Kemendagri Teliti Putusan MK Terkait Pemisahan Jadwal Pemilu Nasional dan Daerah
Oleh Redaksi Moralita — Sabtu, 28 Juni 2025 08:37 WIB; ?>

Direktur Jenderal Politik dan Pemerintahan Umum (Polpum) Kemendagri, Bahtiar.
Jakarta, Moralita.com – Kementerian Dalam Negeri (Kemendagri) menyatakan tengah melakukan kajian mendalam terhadap putusan Mahkamah Konstitusi (MK) mengenai pemisahan jadwal penyelenggaraan pemilihan umum (pemilu) nasional dan pemilu daerah. Putusan tersebut menetapkan adanya jeda waktu antara kedua pemilu paling singkat dua tahun dan paling lama dua tahun enam bulan.
Direktur Jenderal Politik dan Pemerintahan Umum (Polpum) Kemendagri, Bahtiar, mengungkapkan bahwa Kemendagri akan menggandeng para pakar dan akademisi guna memperoleh perspektif yang komprehensif terhadap dampak putusan ini, baik dari sisi regulasi, tata kelola pemerintahan, hingga pembiayaan penyelenggaraan pemilu.
“Kami di Kemendagri saat ini sedang mendalami secara menyeluruh substansi dari putusan Mahkamah Konstitusi tersebut,” ujar Bahtiar dalam keterangan resmi di Jakarta, Sabtu (28/6).
Kemendagri, lanjut Bahtiar, akan mengidentifikasi implikasi putusan tersebut terhadap kerangka regulasi yang sudah ada, termasuk Undang-Undang Nomor 7 Tahun 2017 tentang Pemilihan Umum, Undang-Undang tentang Pemilihan Kepala Daerah, serta Undang-Undang tentang Pemerintahan Daerah. Pemerintah juga akan melakukan pembahasan internal bersama kementerian dan lembaga terkait serta menjalin komunikasi intensif dengan penyelenggara pemilu dan DPR RI sebagai pembentuk undang-undang.
“Perubahan jadwal pemilu ini tentu akan berpengaruh pada banyak aspek, terutama terkait landasan hukum yang mengatur teknis pelaksanaan.

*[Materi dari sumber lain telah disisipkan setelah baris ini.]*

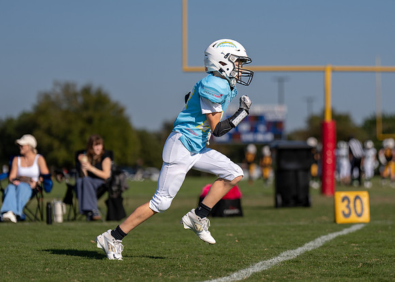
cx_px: 220
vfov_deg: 7.8
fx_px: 2060
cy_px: 128
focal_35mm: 184
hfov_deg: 11.0
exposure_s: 1/4000
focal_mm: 145
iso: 100
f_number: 2.8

Oleh karena itu, koordinasi lintas lembaga dan komunikasi politik menjadi hal yang krusial,” tegas Bahtiar.
Ia menambahkan bahwa Kemendagri bersama kementerian dan lembaga terkait akan menyusun skema penyelenggaraan pemilu nasional dan pemilu lokal yang tidak hanya efektif dan efisien, tetapi juga mampu menjawab tujuan dari pemisahan waktu pelaksanaan sebagaimana diamanatkan dalam putusan MK.
“Efisiensi, termasuk dalam aspek pembiayaan, akan menjadi salah satu prinsip utama dalam penyusunan skema baru penyelenggaraan pemilu ini,” pungkasnya.
Putusan Mahkamah Konstitusi
Mahkamah Konstitusi sebelumnya mengabulkan sebagian permohonan uji materi terhadap Pasal 167 ayat (3) Undang-Undang Nomor 7 Tahun 2017 tentang Pemilu yang diajukan oleh Perkumpulan untuk Pemilu dan Demokrasi (Perludem), melalui Ketua Pengurus Yayasan Khoirunnisa Nur Agustyati dan Bendahara Irmalidarti.
Dalam amar Putusan Nomor 135/PUU-XXII/2024 yang dibacakan Ketua MK Suhartoyo di Ruang Sidang Pleno MK, Jakarta, Kamis (27/6/2025), MK menyatakan bahwa ketentuan tersebut bertentangan dengan Undang-Undang Dasar Negara Republik Indonesia Tahun 1945 dan tidak memiliki kekuatan hukum mengikat secara bersyarat, kecuali jika dimaknai bahwa:
“Pemungutan suara dilaksanakan secara serentak untuk memilih anggota DPR, anggota DPD, presiden dan wakil presiden, dan setelah itu, dalam waktu paling singkat dua tahun atau paling lama dua tahun enam bulan sejak pelantikan anggota DPR dan DPD atau pelantikan presiden dan wakil presiden, dilaksanakan pemungutan suara serentak untuk memilih anggota DPRD provinsi, DPRD kabupaten/kota, serta gubernur, bupati, dan wali kota beserta wakilnya, pada hari libur atau hari yang diliburkan secara nasional.”
Putusan ini bertujuan untuk memperkuat efektivitas tata kelola pemilu serta mengurangi beban administratif dan logistik yang kompleks dari penyelenggaraan pemilu secara serentak dalam satu waktu.